The syllabus was developed in partnership with Health Education England (HEE), in order to educate the next generation of healthcare professionals. This covers the scope and application of genomics in medicine and biomedical research as well as the ethical, social and legal issues relating to this field.
The course is taught by academics, scientists and clinicians. Learning methods range from lectures and tutorials to interaction with patients and online activities. You’ll get first-hand experience of hypothesis-driven research by carrying out your own project in Genomic Medicine.
Classes are kept small (15–20 students) to make sure you get the best possible experience in laboratories and in clinical settings.
We have a state-of-the-art biorepository and a £30m stem cell laboratory. The Sheffield Institute of Translational Neuroscience (SITraN) opened in November 2010. We also have microarray, genetics, histology, flow cytometry and high-throughput screening technology, and the latest equipment for bone and oncology research.
At our Clinical Research Facility, you’ll be able to conduct studies with adult patients and volunteers. The Sheffield Children’s Hospital houses a complementary facility for paediatric experimental medical research.

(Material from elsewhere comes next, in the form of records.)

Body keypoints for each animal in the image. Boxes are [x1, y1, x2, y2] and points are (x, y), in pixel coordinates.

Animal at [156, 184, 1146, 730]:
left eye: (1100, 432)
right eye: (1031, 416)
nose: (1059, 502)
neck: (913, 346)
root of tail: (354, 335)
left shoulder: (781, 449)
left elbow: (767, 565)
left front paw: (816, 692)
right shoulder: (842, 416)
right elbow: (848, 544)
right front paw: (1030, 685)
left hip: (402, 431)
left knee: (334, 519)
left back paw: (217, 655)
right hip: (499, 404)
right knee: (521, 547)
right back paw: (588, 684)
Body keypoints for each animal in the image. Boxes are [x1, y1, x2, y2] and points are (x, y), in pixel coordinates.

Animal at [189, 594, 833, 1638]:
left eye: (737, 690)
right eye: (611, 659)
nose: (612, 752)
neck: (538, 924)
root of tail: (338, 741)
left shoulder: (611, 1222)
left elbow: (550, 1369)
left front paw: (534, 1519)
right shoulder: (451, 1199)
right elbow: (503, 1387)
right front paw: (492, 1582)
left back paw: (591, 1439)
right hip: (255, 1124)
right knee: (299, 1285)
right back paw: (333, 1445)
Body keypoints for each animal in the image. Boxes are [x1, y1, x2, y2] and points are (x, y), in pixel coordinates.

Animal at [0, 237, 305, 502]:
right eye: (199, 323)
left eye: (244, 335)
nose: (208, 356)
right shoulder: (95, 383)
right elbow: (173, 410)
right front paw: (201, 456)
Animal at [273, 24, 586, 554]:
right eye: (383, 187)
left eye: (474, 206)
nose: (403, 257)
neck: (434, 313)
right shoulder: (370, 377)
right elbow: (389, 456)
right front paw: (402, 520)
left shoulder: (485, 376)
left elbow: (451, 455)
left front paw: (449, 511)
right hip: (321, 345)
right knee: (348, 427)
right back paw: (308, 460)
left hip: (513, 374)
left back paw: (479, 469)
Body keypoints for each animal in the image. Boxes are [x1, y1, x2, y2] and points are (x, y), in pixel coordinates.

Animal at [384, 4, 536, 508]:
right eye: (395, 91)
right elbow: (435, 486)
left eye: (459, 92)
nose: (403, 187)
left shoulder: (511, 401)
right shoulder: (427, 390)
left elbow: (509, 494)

If your course involves a significant risk of exposure to human blood or other body fluids and tissue, you’ll need to complete a course of Hepatitis B immunisation before starting. We conform to national guidelines that are in place to protect patients, health care workers and students.
The MSc Genomic Medicine offers a wide range of delivery methods for providing theoretical knowledge, from lectures, laboratory sessions and tutorials to computer-based analysis workshops as well as the opportunity to gain input from internationally renowned experts in their fields. The inclusion of problem-based learning is embedded within the course and features in combinations of online and in-person interpretive class formats. Tutorials, seminars and individual meetings with staff provide opportunities for discussion and feedback. Each of the departments delivering the programme fosters an environment that provides many opportunities for individual and group learning.
PG Diploma, PG Certificate and Continuing Professional and Personal Development (CPPD) options are available as entry and exit options on both a full-time (over 1 year) or part-time basis (over 2 years).